I am working with a postgres database. The database files are located in a folder which is a shared volume between my computer and a postgres container. My question is if it would be correct to version that folder with dvc.
If the folder is called database it would be to do
dvc add database
and from there make new versions as I add entries.
Is this a correct use of DVC or should I do something else?
I have only seen examples where data is versioned: images, etc.
Thank you very much
Hi, what is inside database folder? If you are talking about files, then you can
dvc add database, although I’d not suggest using a shared volume with postgres.
If your goal is to track a database table, we are working on implementing
dvc import-db command that can snapshot your database table (or, any SQL queries) to a csv/json format.
For that, you’ll need a very latest dvc version, and set connection string in the config.
dvc config db.pgsql.url postgresql://<hostname>:<port>/<db_name>
dvc config --local db.pgsql.user <user>
dvc config --local db.pgsql.password <password>
Then, you can materialize in
dvc with following, which will create a
dvc import-db --sql "select * from Table" --conn pgsql
You can then depend on it in your pipelines.
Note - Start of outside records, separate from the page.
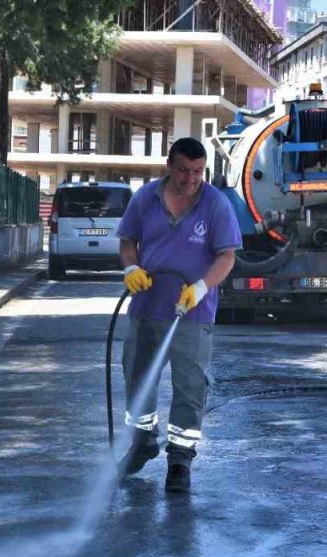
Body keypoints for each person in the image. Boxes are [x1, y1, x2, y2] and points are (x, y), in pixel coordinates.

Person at [115, 137, 242, 493]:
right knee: (137, 378)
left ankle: (180, 460)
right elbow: (127, 242)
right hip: (146, 307)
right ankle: (142, 443)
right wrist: (131, 268)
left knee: (189, 386)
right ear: (169, 166)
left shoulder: (215, 204)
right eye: (184, 170)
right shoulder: (146, 198)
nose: (191, 179)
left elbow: (227, 256)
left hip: (192, 312)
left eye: (198, 171)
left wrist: (201, 287)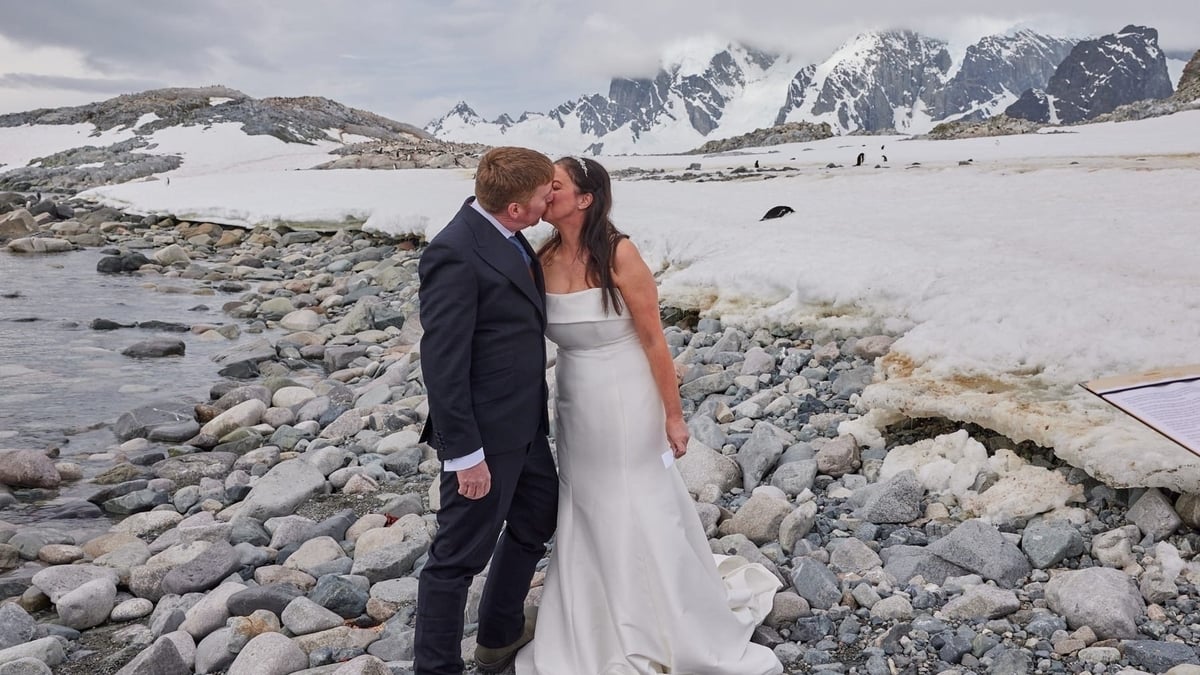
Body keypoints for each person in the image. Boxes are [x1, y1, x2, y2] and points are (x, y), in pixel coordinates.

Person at [514, 156, 784, 675]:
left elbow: (655, 340)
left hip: (627, 393)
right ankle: (593, 617)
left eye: (556, 185)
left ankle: (662, 619)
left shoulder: (619, 253)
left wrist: (673, 417)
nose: (546, 192)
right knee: (584, 497)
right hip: (574, 395)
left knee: (633, 494)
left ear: (585, 199)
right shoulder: (541, 256)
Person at [415, 146, 560, 675]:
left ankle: (499, 633)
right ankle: (436, 668)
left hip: (525, 424)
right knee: (456, 557)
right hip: (484, 436)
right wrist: (465, 455)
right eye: (545, 195)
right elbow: (443, 362)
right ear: (516, 207)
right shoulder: (454, 252)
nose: (550, 201)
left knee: (537, 516)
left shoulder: (509, 233)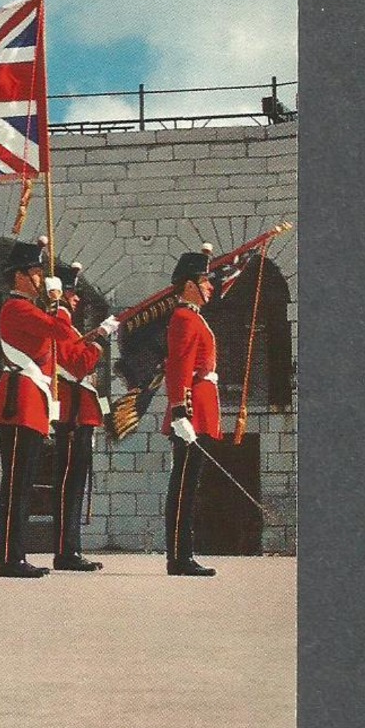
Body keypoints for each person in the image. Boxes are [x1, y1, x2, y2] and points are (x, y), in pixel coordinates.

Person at [0, 240, 115, 578]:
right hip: (19, 402)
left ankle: (15, 556)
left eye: (41, 274)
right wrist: (59, 303)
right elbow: (58, 330)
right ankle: (11, 559)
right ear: (19, 276)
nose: (41, 280)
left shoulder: (30, 309)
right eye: (35, 273)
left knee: (23, 485)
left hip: (31, 401)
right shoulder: (16, 308)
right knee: (17, 486)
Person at [164, 245, 221, 576]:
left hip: (199, 405)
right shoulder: (184, 318)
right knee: (184, 485)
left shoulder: (193, 318)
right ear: (189, 285)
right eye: (205, 280)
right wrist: (179, 413)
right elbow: (179, 368)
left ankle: (183, 553)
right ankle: (178, 556)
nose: (210, 287)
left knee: (189, 484)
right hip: (190, 409)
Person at [49, 261, 107, 572]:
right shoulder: (60, 324)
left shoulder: (69, 329)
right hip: (71, 418)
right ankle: (65, 551)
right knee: (69, 488)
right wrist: (98, 343)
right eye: (72, 294)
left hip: (81, 415)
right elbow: (76, 366)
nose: (76, 300)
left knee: (74, 487)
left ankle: (71, 549)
Note that this is very experimental, and can change in the future. Please give feedback or create an issue for bugs/feature-requests.
thank you for the quick response. Inside the folder are the files generated by the docker container (pg_serial, pg_subtrans, etc.). The modification of the database is done with sqlalchemy. My idea is to track the whole database as a whole. I am in a project where records are added to all tables periodically, for example, every 3 months. I would like to generate a version every time records are added and have a reference point of the content of those tables at that instant of time.
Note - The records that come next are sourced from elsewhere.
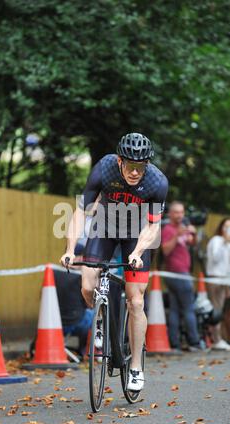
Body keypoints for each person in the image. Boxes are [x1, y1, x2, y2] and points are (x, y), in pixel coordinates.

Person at [61, 133, 168, 392]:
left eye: (140, 167)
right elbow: (80, 212)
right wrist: (68, 249)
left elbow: (154, 228)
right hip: (104, 228)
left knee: (136, 301)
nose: (134, 172)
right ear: (119, 161)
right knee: (87, 285)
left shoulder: (157, 182)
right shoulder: (104, 169)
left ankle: (136, 367)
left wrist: (137, 252)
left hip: (137, 234)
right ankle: (99, 318)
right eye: (130, 165)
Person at [161, 201, 201, 353]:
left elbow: (193, 245)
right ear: (170, 214)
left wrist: (193, 233)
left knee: (175, 310)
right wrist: (177, 235)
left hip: (183, 272)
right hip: (176, 273)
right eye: (176, 212)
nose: (179, 215)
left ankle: (175, 343)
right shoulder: (168, 229)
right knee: (188, 308)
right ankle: (194, 342)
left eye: (182, 212)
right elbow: (165, 250)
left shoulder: (183, 228)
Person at [206, 217, 230, 351]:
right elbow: (215, 258)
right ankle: (216, 339)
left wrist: (228, 284)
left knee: (221, 309)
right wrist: (224, 240)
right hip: (214, 278)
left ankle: (218, 338)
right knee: (216, 309)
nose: (228, 230)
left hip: (224, 280)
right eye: (226, 226)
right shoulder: (216, 241)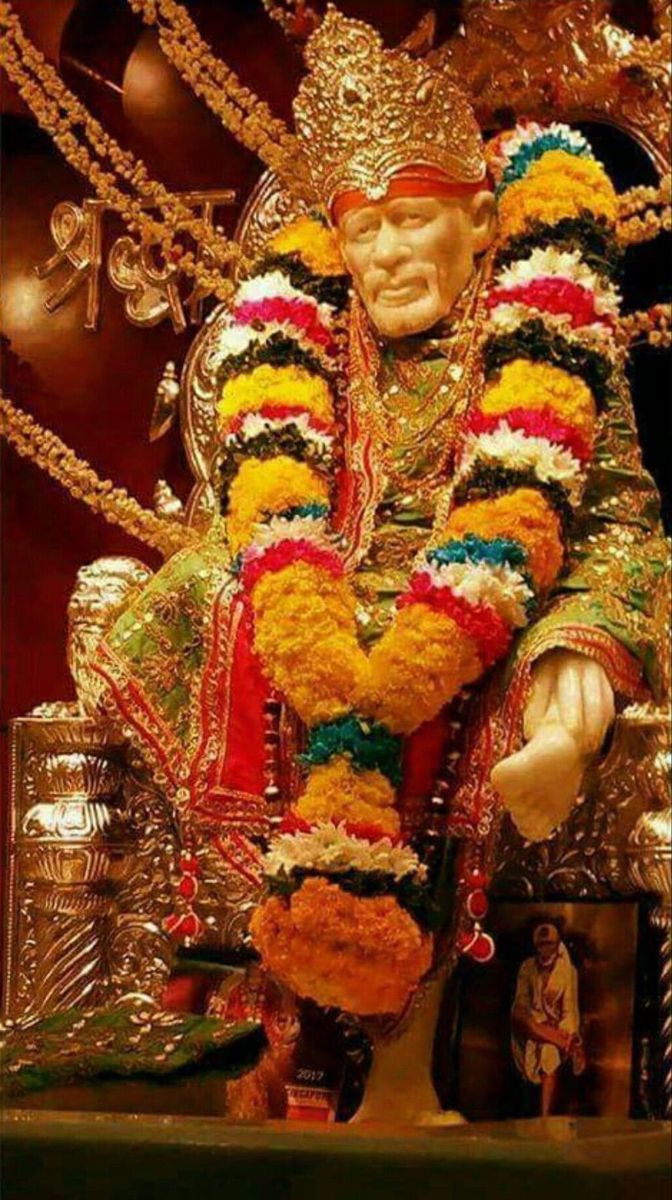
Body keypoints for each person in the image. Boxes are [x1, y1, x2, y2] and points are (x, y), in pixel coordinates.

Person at [88, 7, 666, 1118]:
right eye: (366, 233)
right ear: (333, 248)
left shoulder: (547, 335)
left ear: (482, 222)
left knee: (546, 664)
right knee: (216, 604)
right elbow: (259, 512)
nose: (390, 254)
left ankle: (404, 1052)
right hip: (319, 601)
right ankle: (246, 1018)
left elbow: (618, 519)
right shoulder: (301, 338)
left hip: (499, 594)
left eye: (414, 221)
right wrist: (269, 584)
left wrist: (577, 639)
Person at [512, 922, 586, 1116]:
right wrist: (535, 1020)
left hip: (554, 1029)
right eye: (541, 945)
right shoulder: (527, 967)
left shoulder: (568, 972)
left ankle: (544, 1117)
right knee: (526, 1020)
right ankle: (567, 1045)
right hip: (529, 1023)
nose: (545, 949)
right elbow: (521, 1002)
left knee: (549, 1052)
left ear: (557, 944)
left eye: (549, 944)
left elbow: (570, 1010)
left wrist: (564, 1030)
Why do you say it is not optimal to do the dvc add if it is a shared volume of desserts?
Does the suggestion you gave me at the end make sense in my scenario?
Hi. You can version anything with DVC, nothing restricts you to do that. But, DVC’s goal is to version your datasets, and connect that datasets to your outputs (e.g.: models) via pipelines.
Tracking a random blob does not give you a visibility into your pipelines. Whereas, dvc allows you to periodically snapshot your database, and use that in your training. (you can run
dvc update when you want to update to a newer version of your database).
You cannot consume that
database directory in your pipelines, either. Could you please elaborate what you are trying to do with DVC?
(If you are looking for purely database versioning. I am sure there are better ways to backup and version them.)
What I want to do is just versioning. I don’t mind that I can’t add it to pipelines. I just want to have reference points in case I want to go back at some point or want to test something with the database at some specific point (version).